_Task description:_ Scan the material below for the string "connect", and copy every line where it shows up.

──────────────────────────────

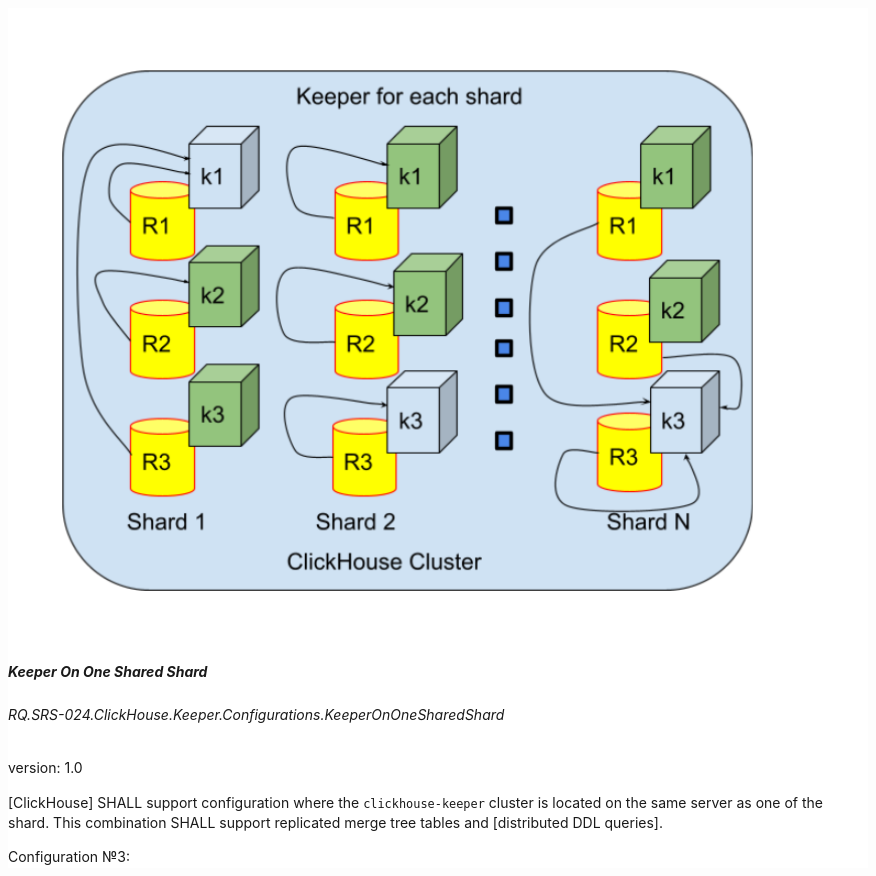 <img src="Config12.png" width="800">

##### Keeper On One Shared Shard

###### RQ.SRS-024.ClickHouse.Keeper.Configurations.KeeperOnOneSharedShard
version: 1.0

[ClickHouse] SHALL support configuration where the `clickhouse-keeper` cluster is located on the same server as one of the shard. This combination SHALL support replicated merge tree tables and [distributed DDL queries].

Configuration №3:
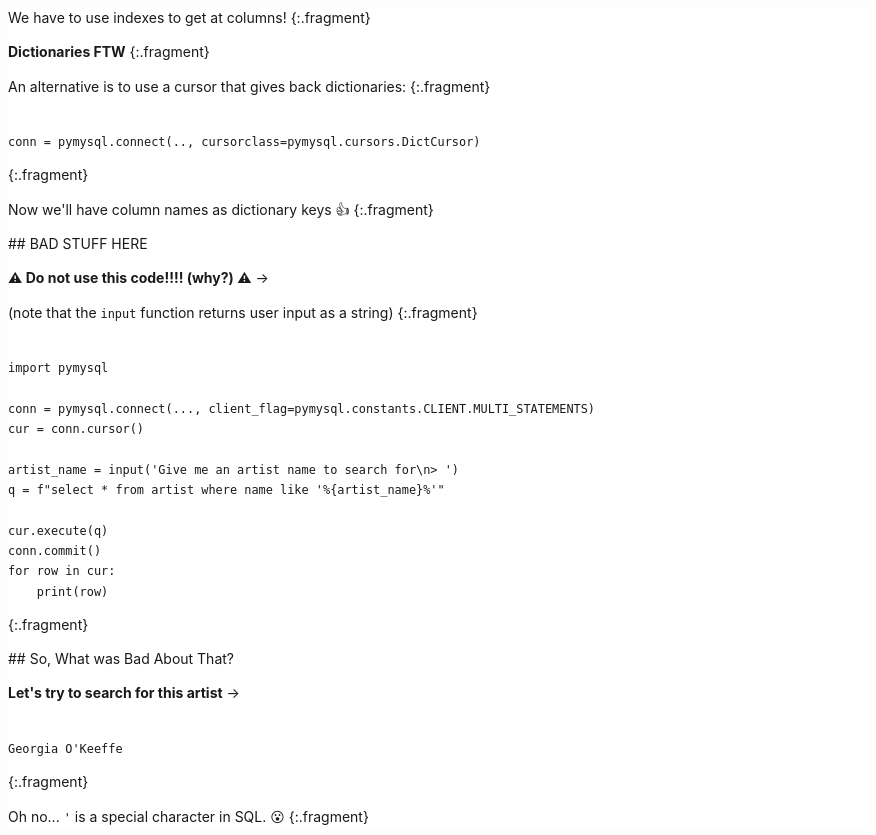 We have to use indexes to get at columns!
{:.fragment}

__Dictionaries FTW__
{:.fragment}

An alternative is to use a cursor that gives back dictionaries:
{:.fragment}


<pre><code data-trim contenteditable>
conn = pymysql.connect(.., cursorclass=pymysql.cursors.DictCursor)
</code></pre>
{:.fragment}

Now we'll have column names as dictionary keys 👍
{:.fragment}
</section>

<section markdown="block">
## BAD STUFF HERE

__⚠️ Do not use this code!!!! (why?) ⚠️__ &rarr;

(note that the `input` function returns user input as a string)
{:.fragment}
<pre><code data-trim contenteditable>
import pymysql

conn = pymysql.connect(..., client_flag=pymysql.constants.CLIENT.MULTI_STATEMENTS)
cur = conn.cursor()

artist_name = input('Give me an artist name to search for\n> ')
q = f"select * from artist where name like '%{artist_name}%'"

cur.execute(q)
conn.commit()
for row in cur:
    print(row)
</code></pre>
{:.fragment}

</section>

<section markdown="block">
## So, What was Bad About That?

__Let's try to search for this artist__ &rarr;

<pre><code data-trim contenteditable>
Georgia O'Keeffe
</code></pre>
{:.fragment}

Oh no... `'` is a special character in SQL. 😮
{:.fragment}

──────────────────────────────

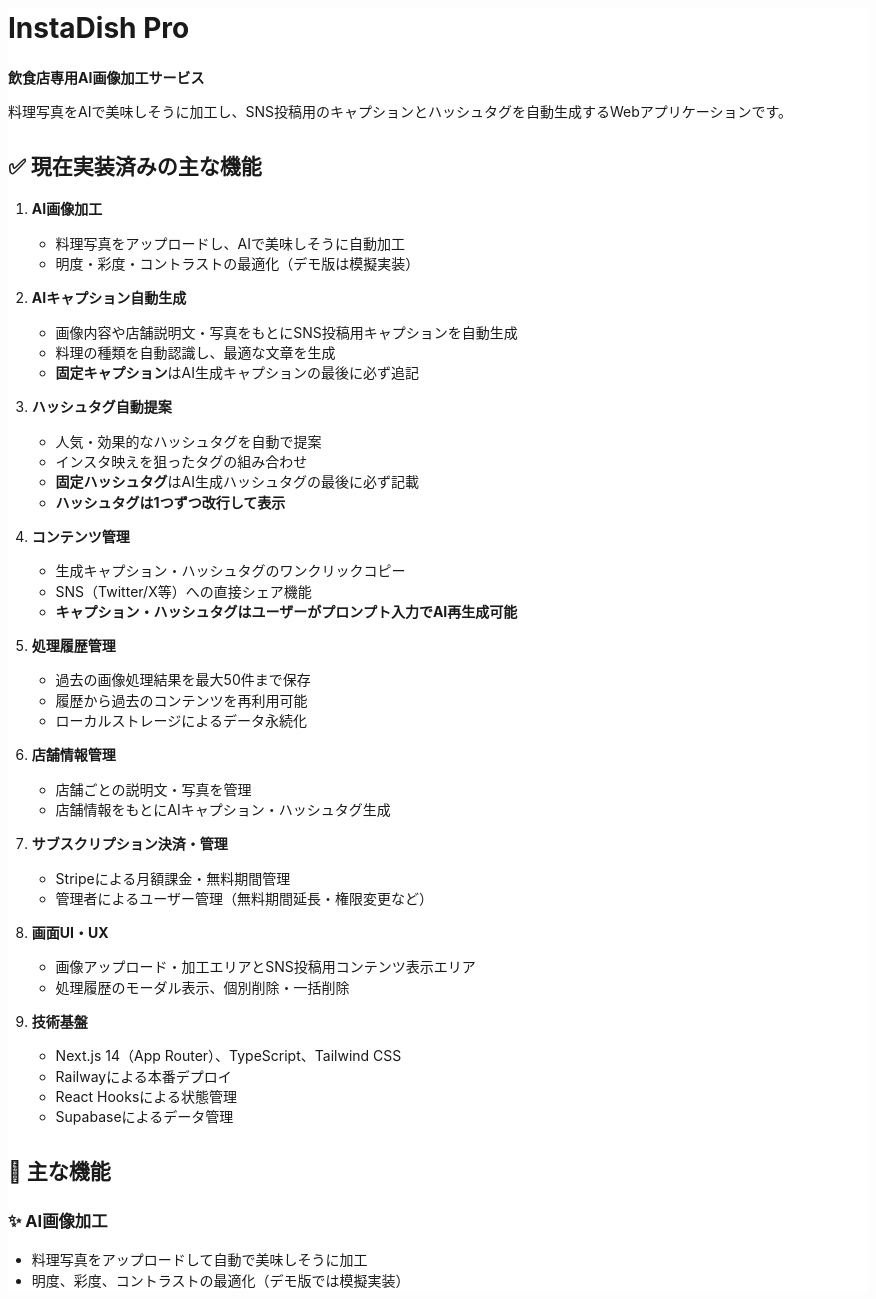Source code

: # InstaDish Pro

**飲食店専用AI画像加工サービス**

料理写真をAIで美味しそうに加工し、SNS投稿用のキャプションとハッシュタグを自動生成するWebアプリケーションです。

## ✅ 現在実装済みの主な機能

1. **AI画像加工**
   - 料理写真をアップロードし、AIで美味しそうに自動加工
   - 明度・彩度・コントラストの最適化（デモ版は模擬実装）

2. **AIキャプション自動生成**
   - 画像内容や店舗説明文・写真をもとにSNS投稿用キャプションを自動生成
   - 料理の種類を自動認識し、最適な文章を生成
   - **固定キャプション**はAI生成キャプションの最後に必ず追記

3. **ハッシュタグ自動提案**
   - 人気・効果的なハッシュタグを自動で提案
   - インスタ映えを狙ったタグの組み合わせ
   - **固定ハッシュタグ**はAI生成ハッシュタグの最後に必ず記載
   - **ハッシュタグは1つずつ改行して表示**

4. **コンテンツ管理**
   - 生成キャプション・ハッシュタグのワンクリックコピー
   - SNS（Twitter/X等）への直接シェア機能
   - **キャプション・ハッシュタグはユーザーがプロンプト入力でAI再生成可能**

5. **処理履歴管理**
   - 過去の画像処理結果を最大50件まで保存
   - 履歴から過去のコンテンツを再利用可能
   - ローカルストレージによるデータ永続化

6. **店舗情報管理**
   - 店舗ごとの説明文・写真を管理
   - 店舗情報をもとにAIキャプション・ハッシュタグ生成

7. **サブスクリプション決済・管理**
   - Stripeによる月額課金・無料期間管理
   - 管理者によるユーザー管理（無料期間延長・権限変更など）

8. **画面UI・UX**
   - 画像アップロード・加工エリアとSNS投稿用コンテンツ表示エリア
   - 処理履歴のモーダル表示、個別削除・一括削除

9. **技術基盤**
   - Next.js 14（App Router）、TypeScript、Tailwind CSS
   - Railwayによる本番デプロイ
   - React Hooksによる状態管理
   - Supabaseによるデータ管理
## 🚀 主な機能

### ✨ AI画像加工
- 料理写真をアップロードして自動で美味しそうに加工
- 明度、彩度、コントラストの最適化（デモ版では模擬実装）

──────────────────────────────

_Solution:_
conn = pymysql.connect(.., cursorclass=pymysql.cursors.DictCursor)
conn = pymysql.connect(..., client_flag=pymysql.constants.CLIENT.MULTI_STATEMENTS)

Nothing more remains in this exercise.